|Cathedrale Saint-Pons de Cimiez, exterior|
After leaving Beziers on Sunday, May 16 (Day 7 of the tour), we drove into the mountains to the town of Saint-Pons-de-Thomieres, to visit the Cathedrale Saint-Pons de Cimiez on our way to Carcassonne, perhaps the most extraordinary town in all of France (possibly next to Paris).
|Magnificent gilded baroque organ and inlaid marble walls,|
interior of Cathedrale Saint-Pons de Cimiez
The organ in the Cathedrale Saint-Pons de Cimiez is a baroque instrument, built in 1771 by Micot and Son; it was restored in the 1980s, but all the original features (pipes, casing, stops) have been retained. It is a magnificent looking organ and one of the oldest we have seen and heard. Although the exterior of the church has a simple Romanesque style, the interior is clearly baroque, with gilding and abundant inlaid marble on walls and fixtures.
|Michael Barone at the console, Saint-Pons|
From Saint-Pons, we drove on to the fairy-tale city of Carcassonne, which is one of my two favorite cities/towns in France, along with Strasbourg. The sky was overcast as we approached the city, so I couldn’t get a good, well-lit photo of the iconic walled medieval city. We visited three churches in the city.
|The medieval walled city of Carcasonne|
The first church was the Cathedrale Saint-Michel, which boasts two organs--a great organ and a choir organ--both built by Cavaille-Coll in the mid-19th century. The organist played some very dramatic pieces; intense sound filling the church, then some lighter pieces, perhaps improvisations, that included clear, enchanting tones of bells and cymbals. The church was very dark and musty, and they may have been doing some remodeling; I had to leave before the presentation was over because of a paroxysm of coughing in reaction to the dust, mold and incense that pervaded the interior space
|Organ, Cathedrale Saint-Michel|
The next church we visited was the Eglise Saint-Vincent, where I waited by the side for the others to come. I had left the other church before group members had played because the smell in the church was causing me to cough, sneeze, and wheeze. The rain had pretty much let up, and the sun came out briefly, but dark, ominous clouds covered it once again. This is another fortress-like church, but in the middle of the city. Again, the church had a great organ and a choir organ, originally built in the early 18th century, modified by Cavaille and Cavaille-Coll in the late 18th century, and then completely rebuilt by Puget in the 19th century. Several in the group played a Widor piece on this organ. The high notes had a very pure tone; the sound was mellow in the middle range, and the lower chords almost seemed to overwhelm the space. According to AB Culver, the reverberation was greater in this church than in any of the others we’d visited. So the combination of the organ and the space gave the music a very special sound and feel.

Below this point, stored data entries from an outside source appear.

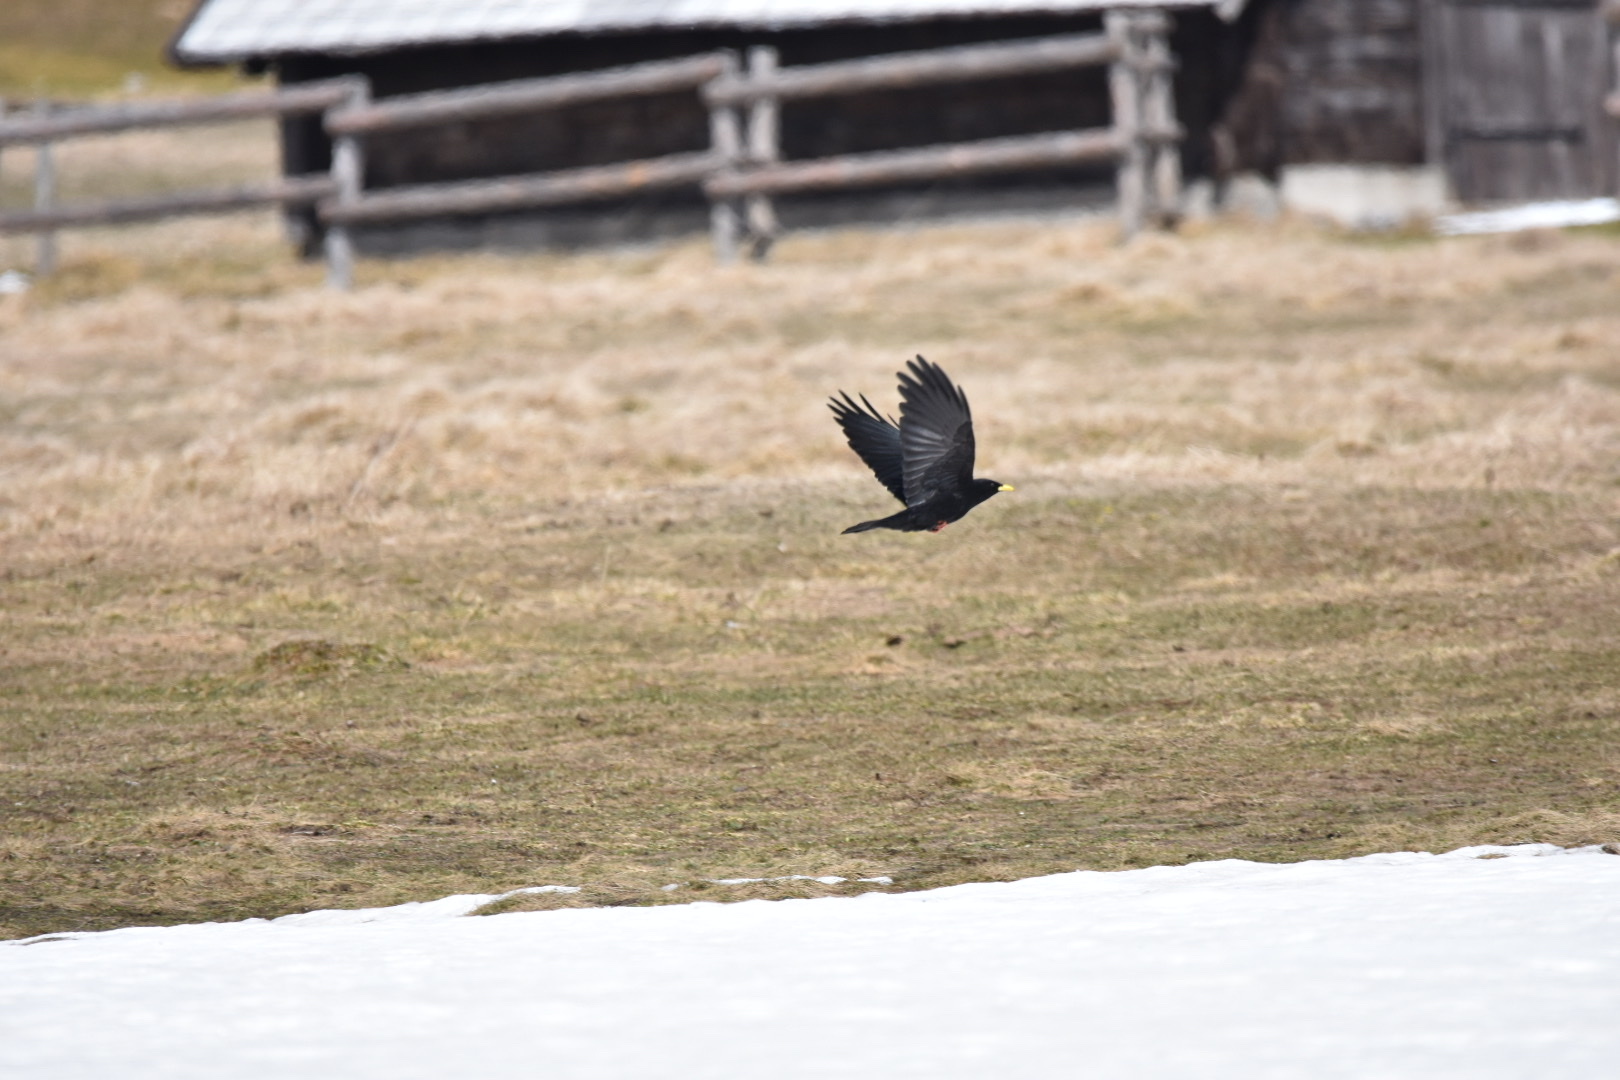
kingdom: Animalia
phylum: Chordata
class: Aves
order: Passeriformes
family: Corvidae
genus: Pyrrhocorax
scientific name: Pyrrhocorax graculus
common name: Alpine chough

|Beautiful stained glass windows in the |
Finally, we went into the walled city of Carcassonne itself. There the church was the Basilique Saint-Nazaire, whose original organ was built in 1637. It has been overhauled and restored several times since then by notable organ builders. The sound of the organ was good, but not as dramatic or melodic or versatile as some of the other instruments we’ve heard so far. The church was very dark inside, so I didn’t get a decent picture of the organ, but I did manage to get good potos of stained glass windows in this church and the previous one. Walking up and down the city's narrow passageways with a few others in the group, I took as many photos of the city as I could before dark set in. It touched my deepest sense of self and personal continuity as I relived--in memory and imagination--my other trip to Carcassonne in 1957, more than a half century ago.